Here's one version of the code const-aware:


import std.stdio: writeln;
import std.string: format;


template ExceptionTemplate() {
    this() {
        super(this.classinfo.name);
    }

    this(string msg) {
        super(this.classinfo.name ~ ": " ~ msg);
    }
}


class ArgumentException: Exception {
    mixin ExceptionTemplate;
}


class A {
    int x, y;

    this(int xx, int yy) {
        this.x = xx;
        this.y = yy;
    }

    void copyFrom(const Object other) {
        const o = cast(typeof(this))other;
        if (o is null)
            throw new ArgumentException("Some message here...");
        x = o.x;
        y = o.y;
    }

    override string toString() const {
        return format("A(%d, %d)", this.x, this.y);
    }
}


class B : A {
    int z;

    this(int xx, int yy, int zz) {
        super(xx, yy);
        this.z = zz;
    }

    override void copyFrom(const Object other) {
        const o = cast(typeof(this))other;
        if (o is null)
            throw new ArgumentException("Some message here...");
        super.copyFrom(other);
        z = o.z;
    }

    override string toString() const {
        return format("B(%d, %d, %d)", this.x, this.y, this.z);
    }
}


void main() {
    B foo = new B(1, 2, 3);
    B bar = new B(4, 5, 6);

    writeln("foo = ", foo);
    writeln("bar = ", bar);

    foo.copyFrom(bar);

    writeln("foo = ", foo);
    writeln("bar = ", bar);
}


Bye,
bearophile
May 20, 2010
Larry Luther:

> I did not get an error when building and running with DMD 2.042:

I am using dmd v2.046, and I have taken the good habit of compiling with -w (warnings on).
It seems this error I see is a blocking warning.

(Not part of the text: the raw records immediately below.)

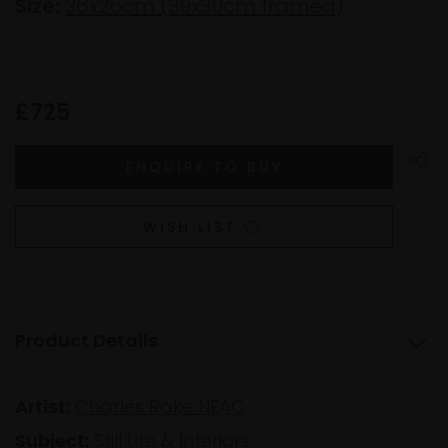
Size:
36x26cm (39x30cm framed)
£725
WISH LIST
Product Details
Artist:
Charles Rake NEAC
Subject:
Still Life & Interiors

It's a warning badly written, but do you agree it is saying something important? I presume your code can lead to bugs. I don't know why this is a warning instead of a true error...

On your code it also complains for a missed "override" that is a good thing that eventually will become obligatory even without -w.

When you post here I suggest you to avoid using HTML and use pure text.